▶ [HOW TO COMPLETE THIS TASK] Nothing but a number is needed here; count the lines of the listing that include "negative".

START RECORDS SUPPLIED

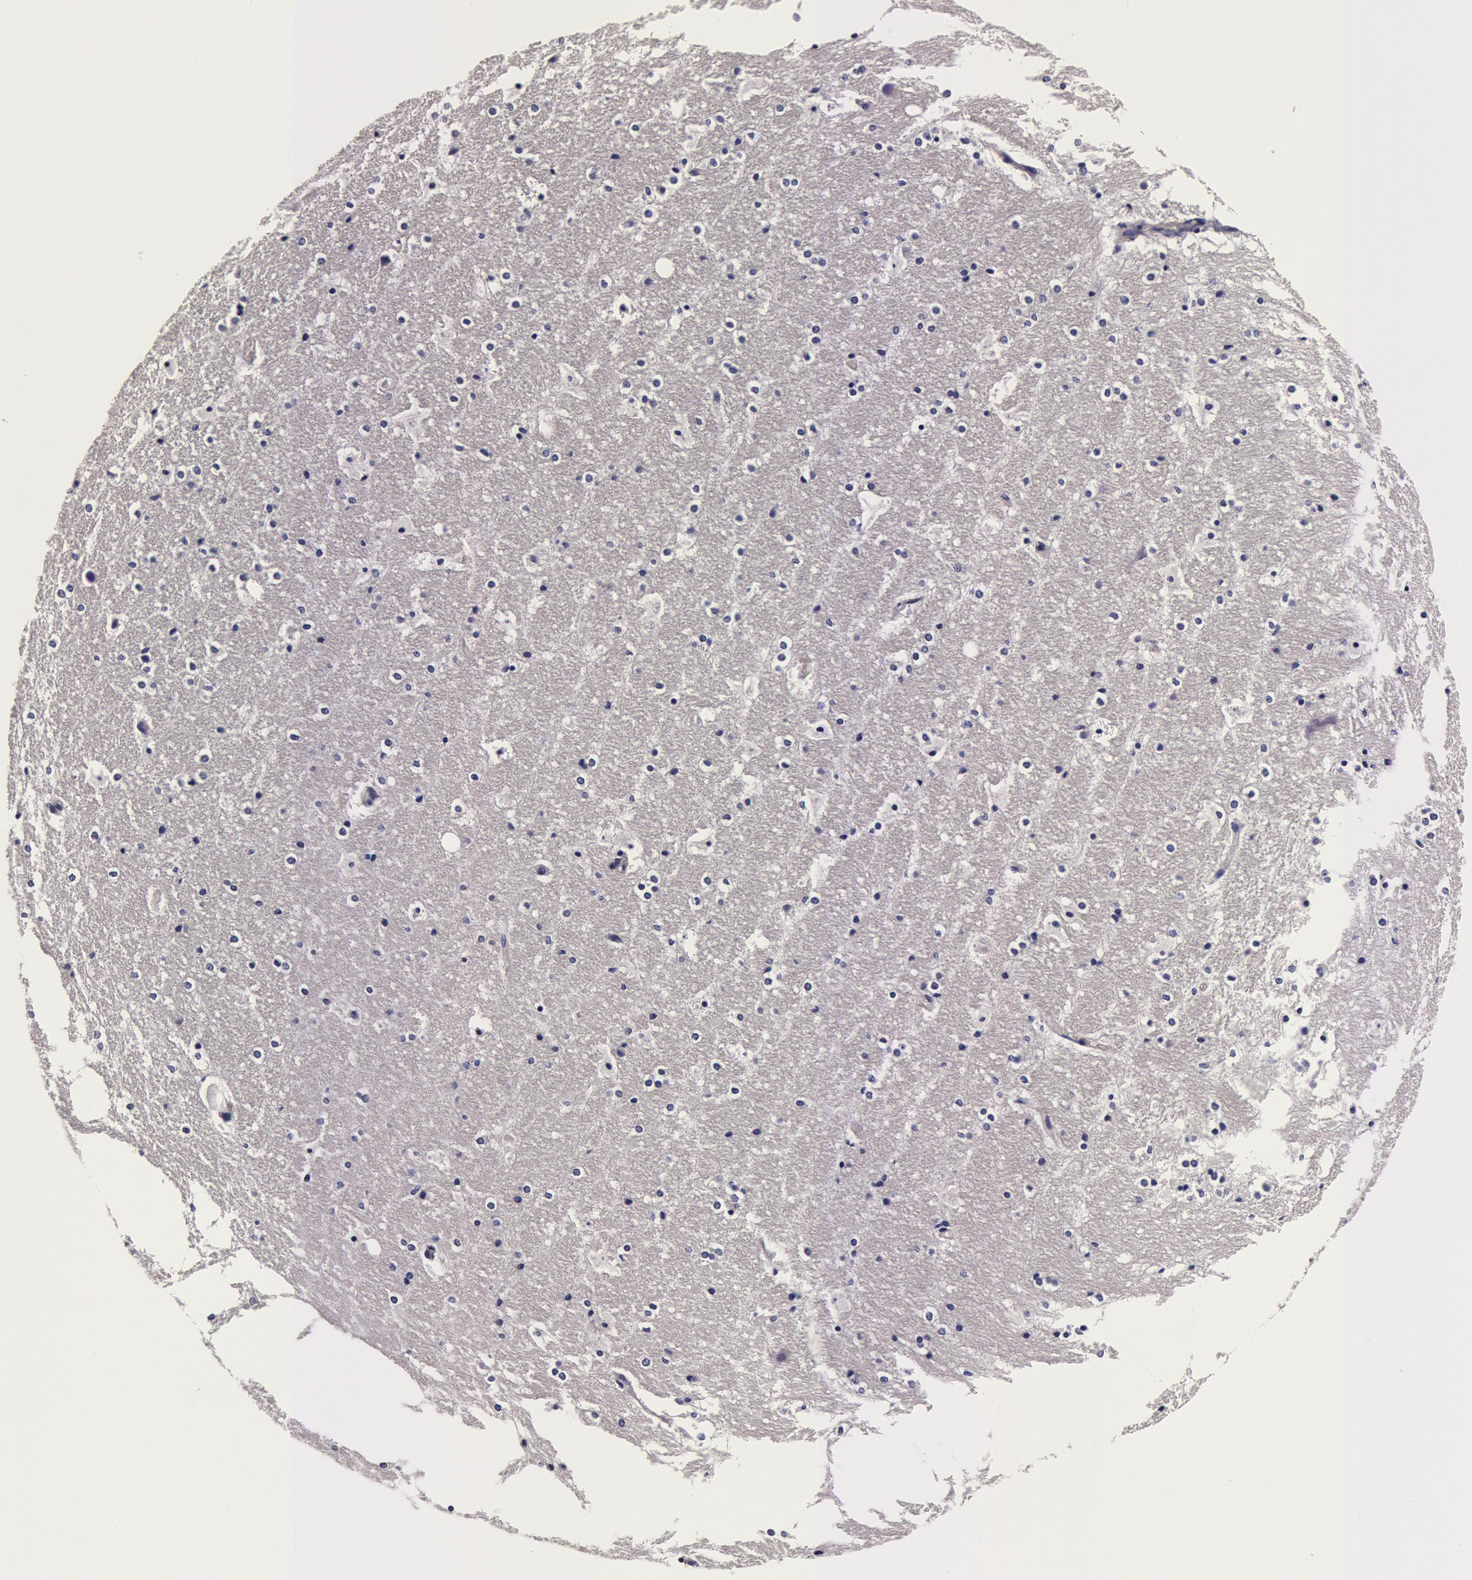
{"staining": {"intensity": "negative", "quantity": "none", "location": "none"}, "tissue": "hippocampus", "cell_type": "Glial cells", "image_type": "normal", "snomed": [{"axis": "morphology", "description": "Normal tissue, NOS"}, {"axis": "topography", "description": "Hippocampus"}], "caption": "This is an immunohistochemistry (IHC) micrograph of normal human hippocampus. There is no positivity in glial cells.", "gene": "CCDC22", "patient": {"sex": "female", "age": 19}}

END RECORDS SUPPLIED
START RECORDS SUPPLIED

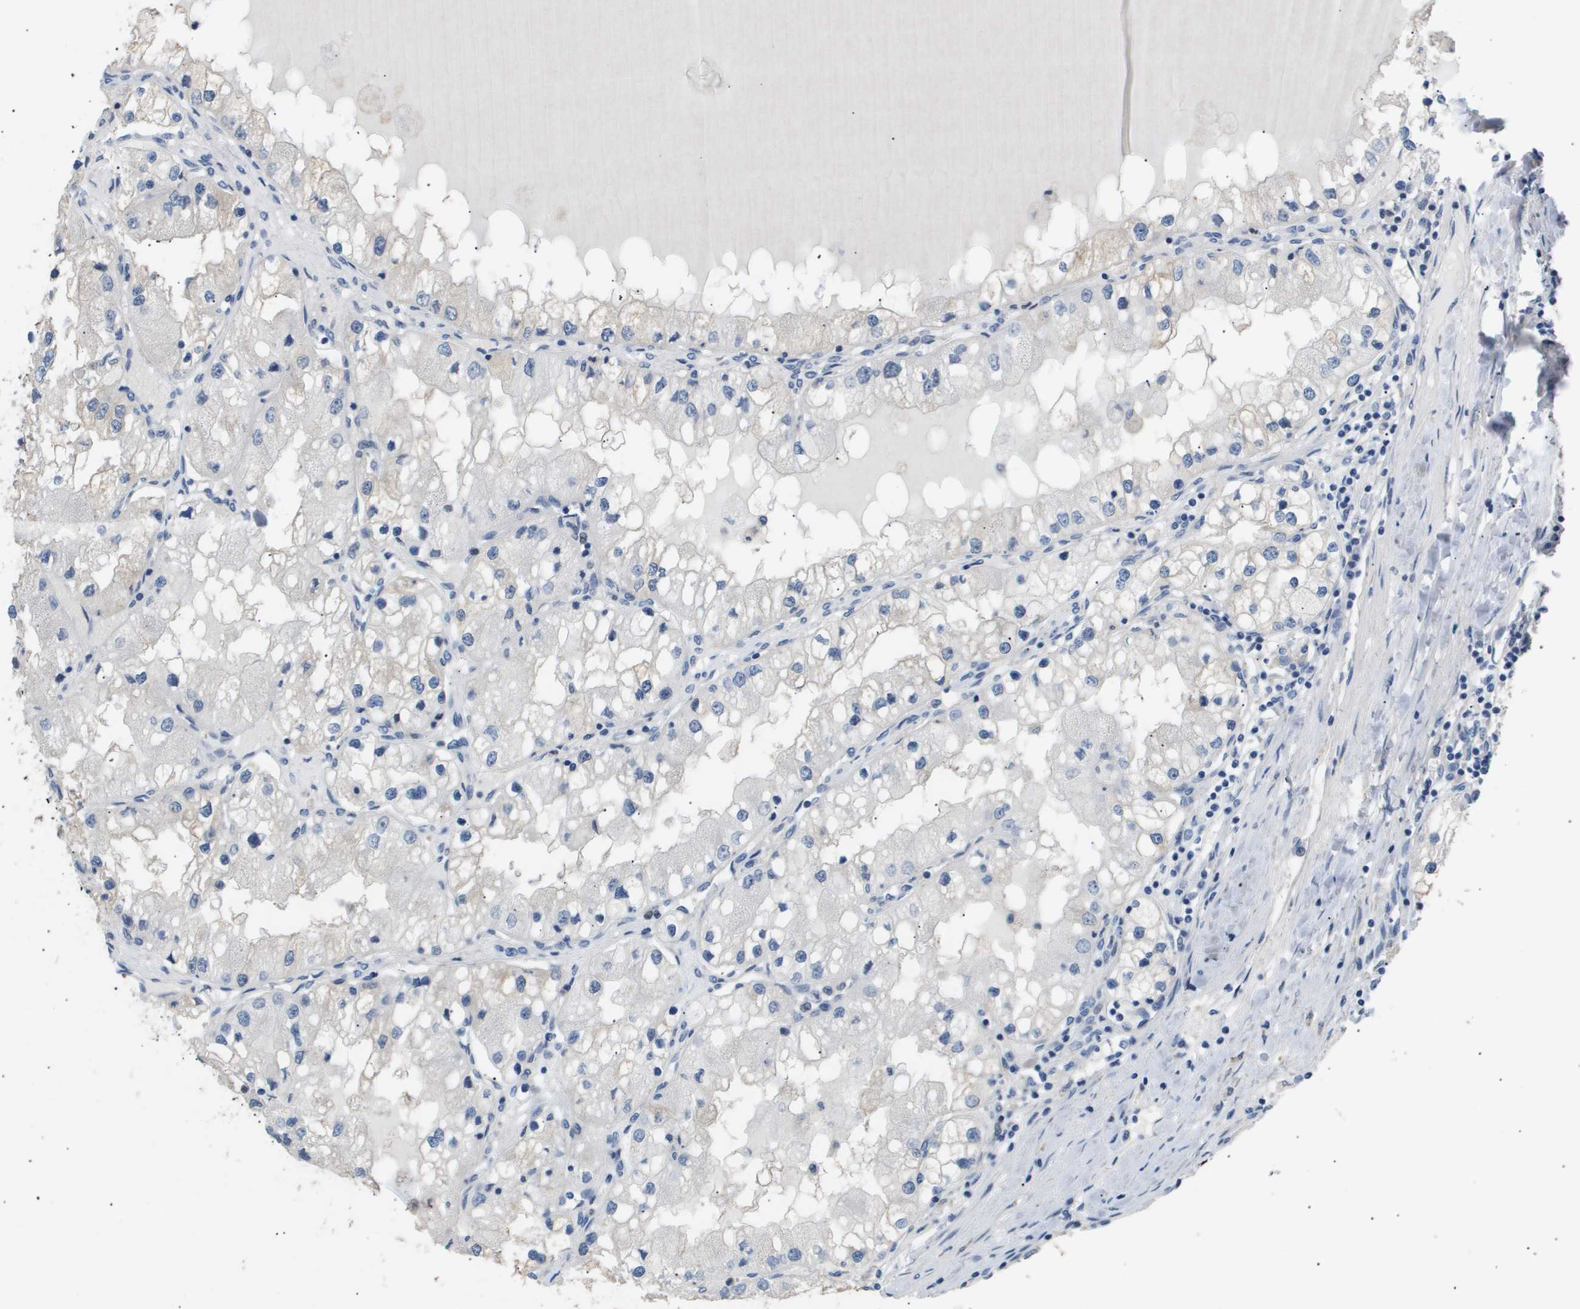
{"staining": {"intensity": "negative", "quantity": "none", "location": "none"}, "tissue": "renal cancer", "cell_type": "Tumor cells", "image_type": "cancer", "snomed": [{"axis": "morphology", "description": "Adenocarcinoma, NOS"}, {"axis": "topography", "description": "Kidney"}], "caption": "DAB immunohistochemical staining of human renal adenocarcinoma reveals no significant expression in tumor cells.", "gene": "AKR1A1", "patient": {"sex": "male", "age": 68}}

END RECORDS SUPPLIED
START RECORDS SUPPLIED

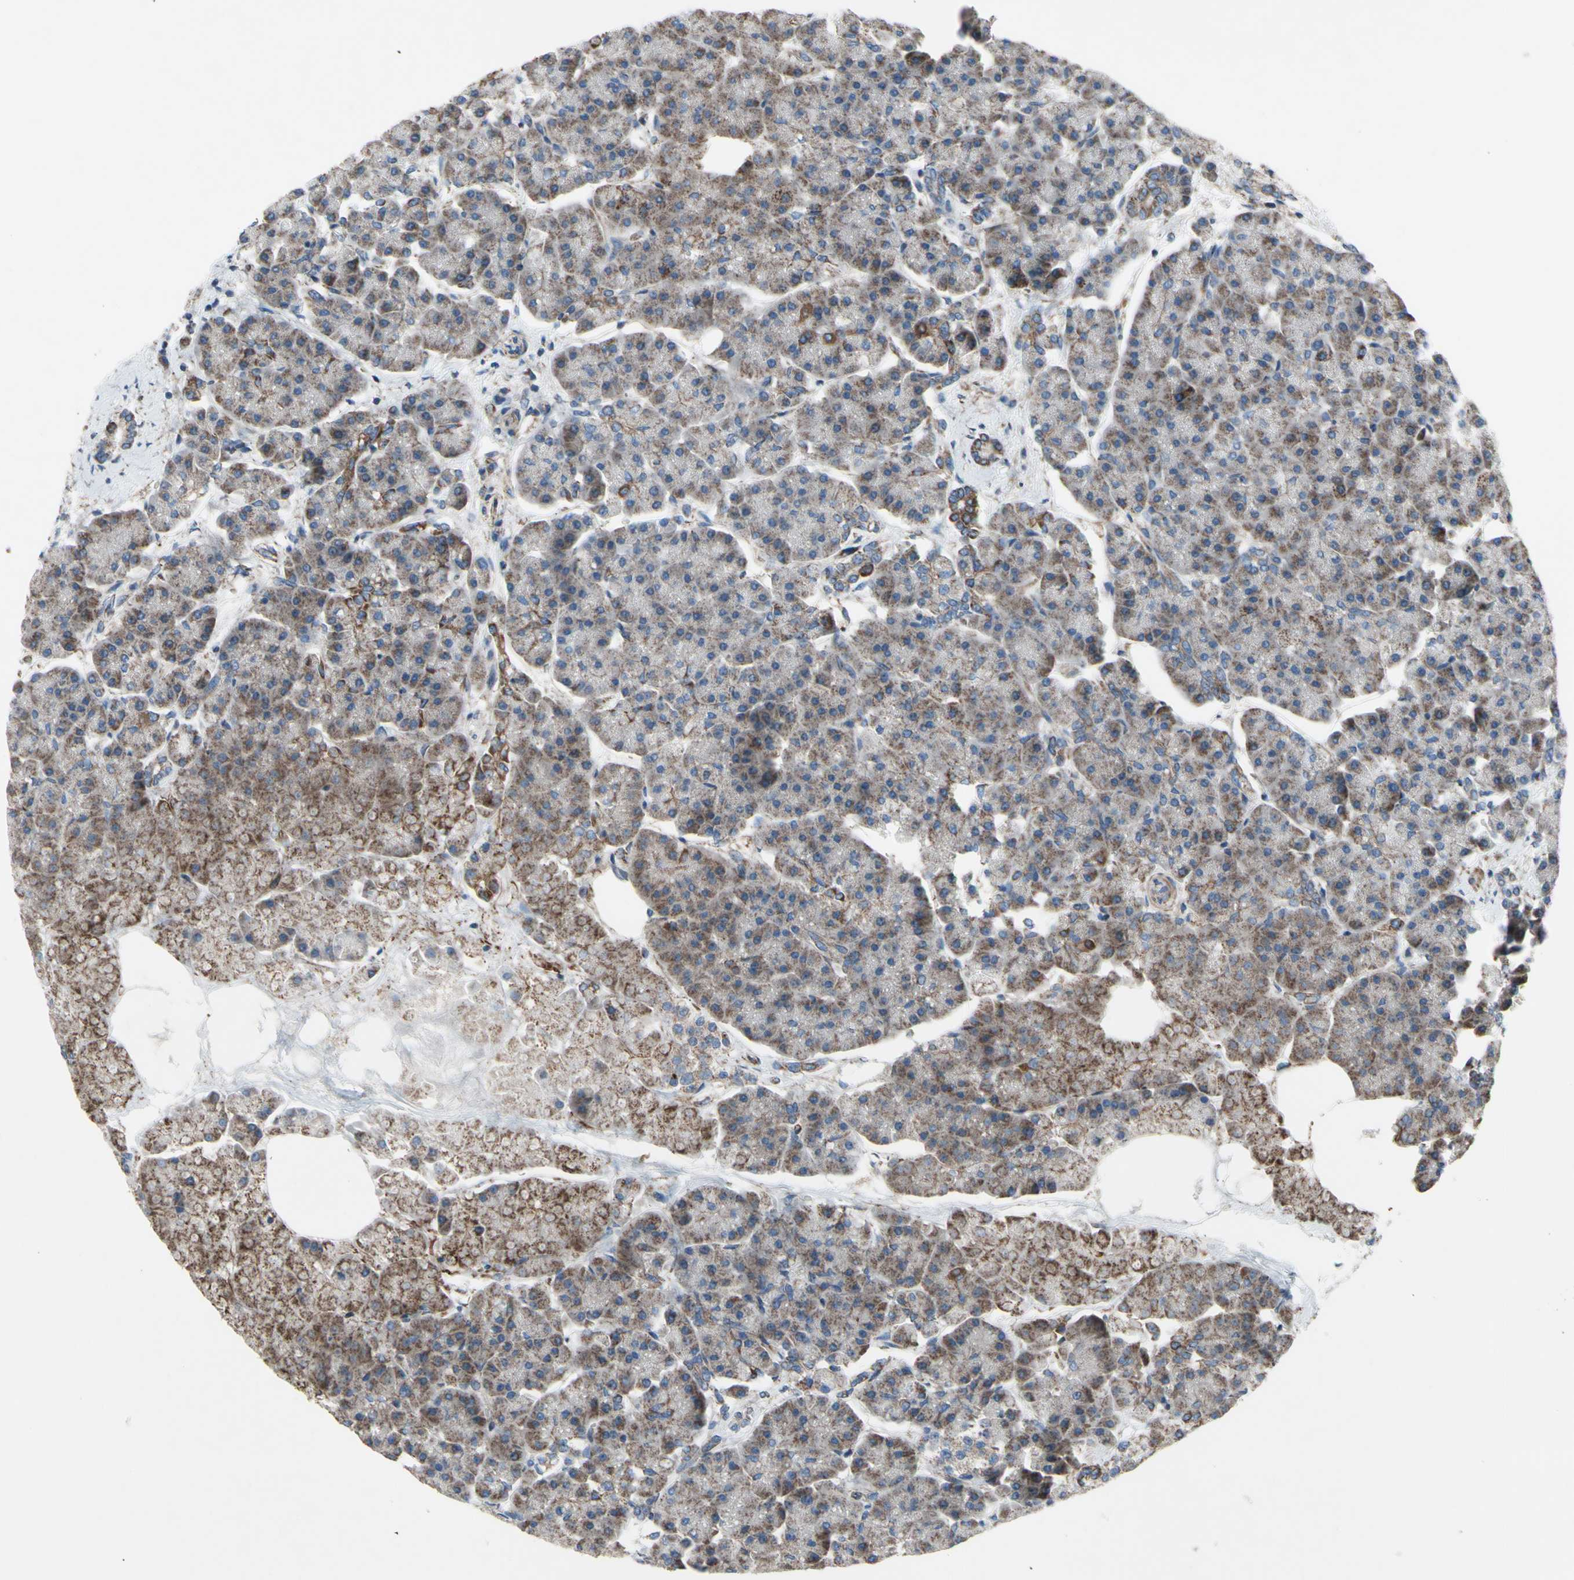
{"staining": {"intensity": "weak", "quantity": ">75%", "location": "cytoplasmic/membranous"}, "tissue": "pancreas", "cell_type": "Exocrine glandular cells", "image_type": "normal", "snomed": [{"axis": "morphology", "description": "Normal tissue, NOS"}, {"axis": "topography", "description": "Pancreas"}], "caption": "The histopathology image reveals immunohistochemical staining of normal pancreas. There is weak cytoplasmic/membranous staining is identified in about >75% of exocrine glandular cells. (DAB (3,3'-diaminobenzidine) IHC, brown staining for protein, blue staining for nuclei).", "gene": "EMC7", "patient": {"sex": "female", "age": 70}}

END RECORDS SUPPLIED

▶ [SOLUTION BELOW] 2